-- Entries supplied --
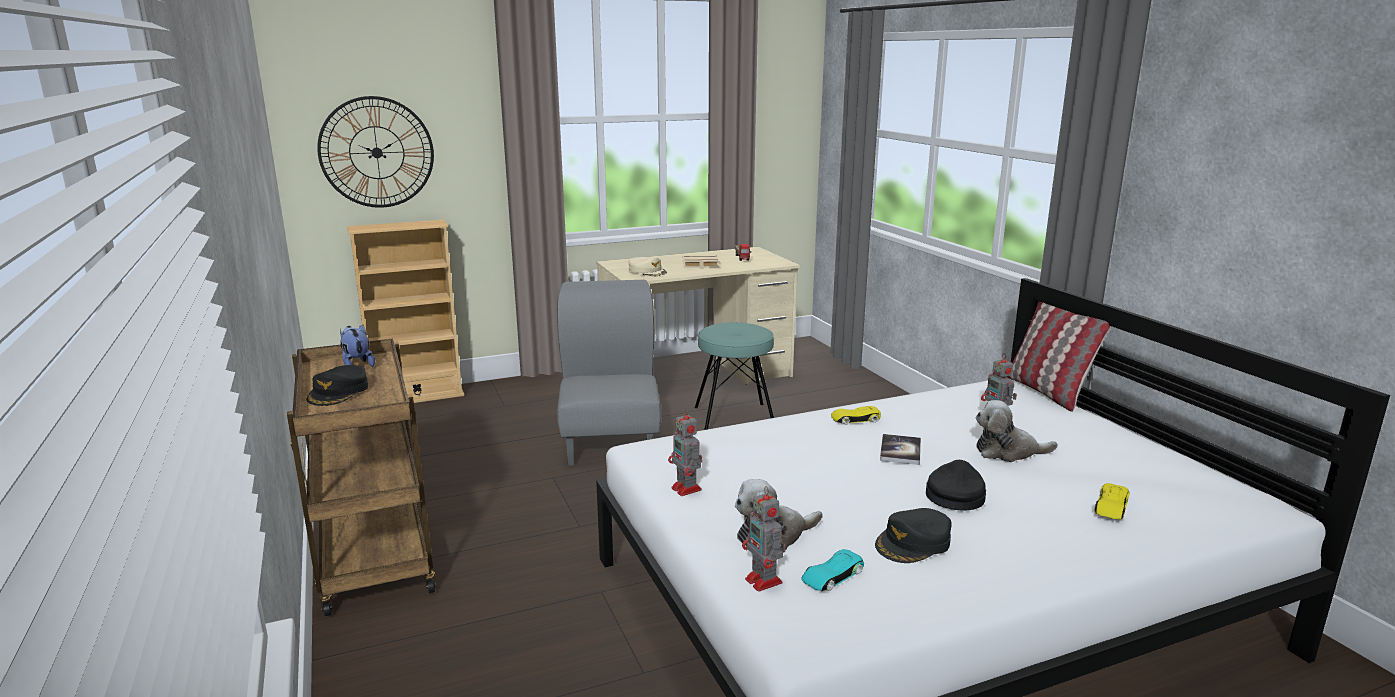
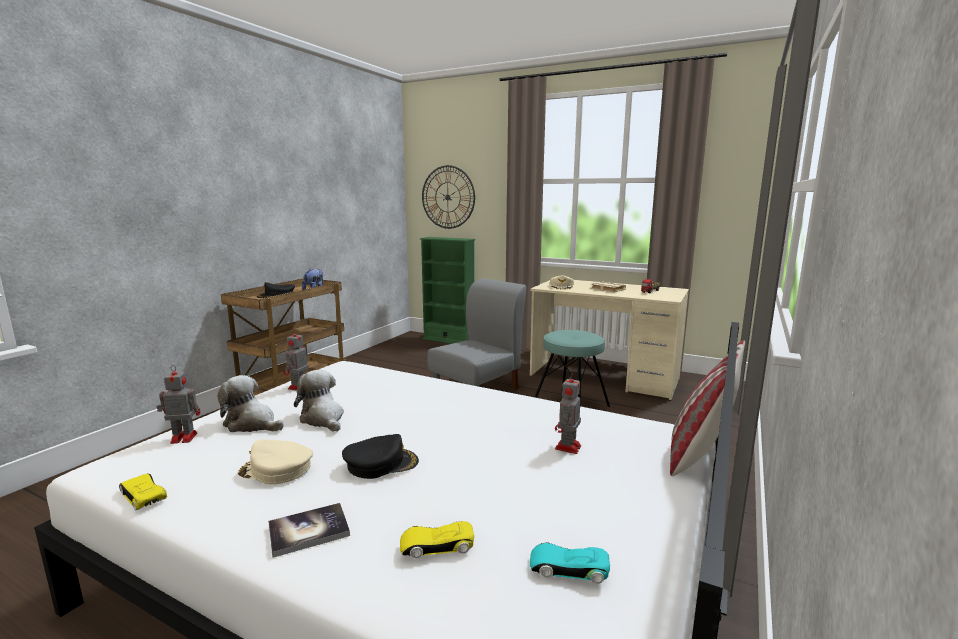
camera: 50 degrees right, 5 degrees down
(417, 397) = (448, 340): beige bookcase -> green bookcase
(764, 582) = (182, 438): toy robot -> toy robot turned 60 degrees clockwise
(832, 576) = (202, 455): turquoise toy car -> turquoise toy car (568, 568)
(855, 419) = (479, 399): yellow toy car -> yellow toy car (143, 495)
(900, 451) = (440, 425): book -> book (308, 531)
(914, 543) = (276, 469): black cap -> beige cap
(1008, 452) = (510, 467): plush toy -> plush toy (323, 419)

-- Instructions for the task --
Please quote exactly the lines from the one containing "(914, 543) = (276, 469): black" through the last line of the records above, both included, and nothing else.

-- Reply --
(914, 543) = (276, 469): black cap -> beige cap
(1008, 452) = (510, 467): plush toy -> plush toy (323, 419)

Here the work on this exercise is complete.